The definition of disclosures
In its own right the definition of disclosures can be considered as to reveal or to uncover. If we were to put it into the context of the stock exchange, especially when it comes to research reports the meaning of disclosure is to reveal the nature of the relationship between that of the company and its employees with the analyst. The research report will provide other statements such as warnings when the investor is reading such reports of the analysis of the company that is the subject of the report which is also known as the subject company. A report that does not have a disclosure statement should be basically treated as trash, as investors you should not trust these so called reports that do not disclose the relationship of the analysis and the company. This is because the research report will only become useful if it has a disclosure as are the importance of the footnotes to that of the corporate financial report, not to mention that it is required that all research reports should contain a disclosure report.
The pros of the disclosures
Like footnotes and the 10k, the disclosure is important to the research report. You will usually find the disclosures at the end of the report and it is generally in fine print. A disclosure is basically information the reveals the nature of the relationship between that of the analyst, the subject company as well as the brokerage house that has employed them. It might take you quite some time to run through the report before you can determine the level of objectivity of that particular report which may or may not be there as well as the individual or company that has commissioned the report.
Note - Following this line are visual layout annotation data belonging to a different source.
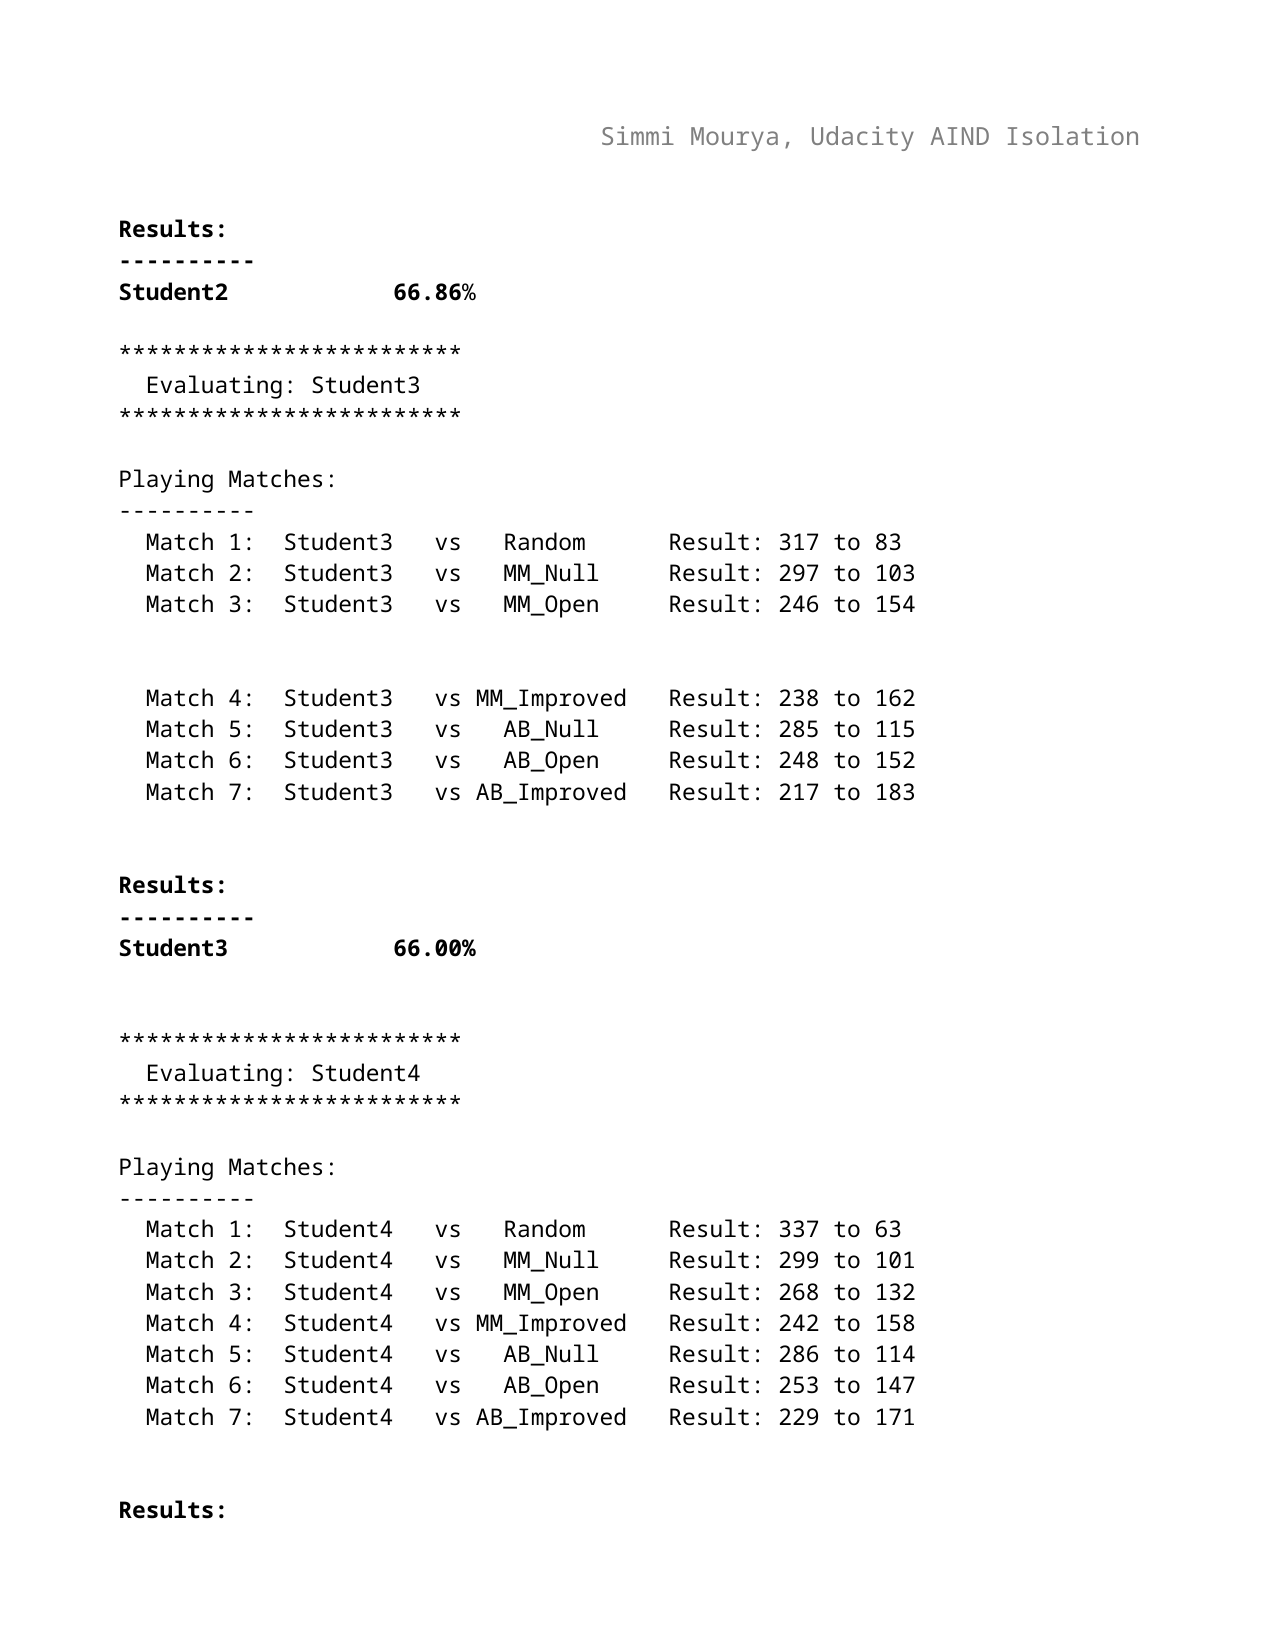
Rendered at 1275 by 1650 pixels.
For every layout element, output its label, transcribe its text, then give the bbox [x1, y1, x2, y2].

text Student3 66.00% [118, 932, 1157, 963]
text ************************* [118, 1025, 1157, 1057]
text Match 2: Student3 vs MM_Null Result: 297 to 103 [118, 557, 1157, 588]
text Match 4: Student3 vs MM_Improved Result: 238 to 162 [118, 682, 1157, 713]
text Match 1: Student4 vs Random Result: 337 to 63 [118, 1213, 1157, 1244]
text Match 1: Student3 vs Random Result: 317 to 83 [118, 525, 1157, 557]
text ---------- [118, 1182, 1157, 1213]
text ---------- [118, 900, 1157, 932]
text Results: [118, 213, 1157, 244]
text Evaluating: Student3 [118, 369, 1157, 400]
text Playing Matches: [118, 463, 1157, 494]
text Match 5: Student3 vs AB_Null Result: 285 to 115 [118, 713, 1157, 744]
text ************************* [118, 338, 1157, 369]
text Results: [118, 1494, 1157, 1525]
text Match 5: Student4 vs AB_Null Result: 286 to 114 [118, 1338, 1157, 1369]
text Match 4: Student4 vs MM_Improved Result: 242 to 158 [118, 1307, 1157, 1338]
text Match 7: Student4 vs AB_Improved Result: 229 to 171 [118, 1400, 1157, 1432]
text ************************* [118, 400, 1157, 432]
text Match 6: Student3 vs AB_Open Result: 248 to 152 [118, 744, 1157, 775]
text ---------- [118, 244, 1157, 275]
text Match 6: Student4 vs AB_Open Result: 253 to 147 [118, 1369, 1157, 1400]
text Match 7: Student3 vs AB_Improved Result: 217 to 183 [118, 775, 1157, 807]
text Student2 66.86% [118, 275, 1157, 307]
text Match 3: Student4 vs MM_Open Result: 268 to 132 [118, 1275, 1157, 1307]
text ************************* [118, 1088, 1157, 1119]
text ---------- [118, 494, 1157, 525]
text Playing Matches: [118, 1150, 1157, 1182]
text Match 3: Student3 vs MM_Open Result: 246 to 154 [118, 588, 1157, 619]
text Match 2: Student4 vs MM_Null Result: 299 to 101 [118, 1244, 1157, 1275]
text Evaluating: Student4 [118, 1057, 1157, 1088]
text Results: [118, 869, 1157, 900]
The cons of the disclosures
On the opposite side of the scale are the cons of having disclosures on the research reports. The disclosure statements are actually written by lawyers and their objective is to protect the brokerage firm more than anything else so do not expect an easy to read piece of information instead you might find a written piece that is full of technical jargons which may cause you to become more confused. They tend to be printed using fine print as they are long and whether the brokerage firms are motivated by going green or they just want to put a strain on the reader’s eyes is a discussion for another time.
Disclosures that start to cause problems
It would definitely be a good thing for all investors out there if there were more disclosures to be included in the research reports. However, if the new rules are not implemented than they are not useful than what we have at this current stage. It would be pointless for the some of the current proposals to suggest the disclosures to contain more information as well as be printed on the front page of the research report. They brokerage houses could take this proposal as adding more words into their disclosure, however this does not mean that it will contain more information.
What can be done about it?
Investors would better understand the disclosures in the reports if the were written in the layman’s term. They should be clear with the disclaimers so that they do not mislead the readers into thinking otherwise. Regaining the confidence of the investors should be their top priority instead of making them even more fearful in light of the current market conditions.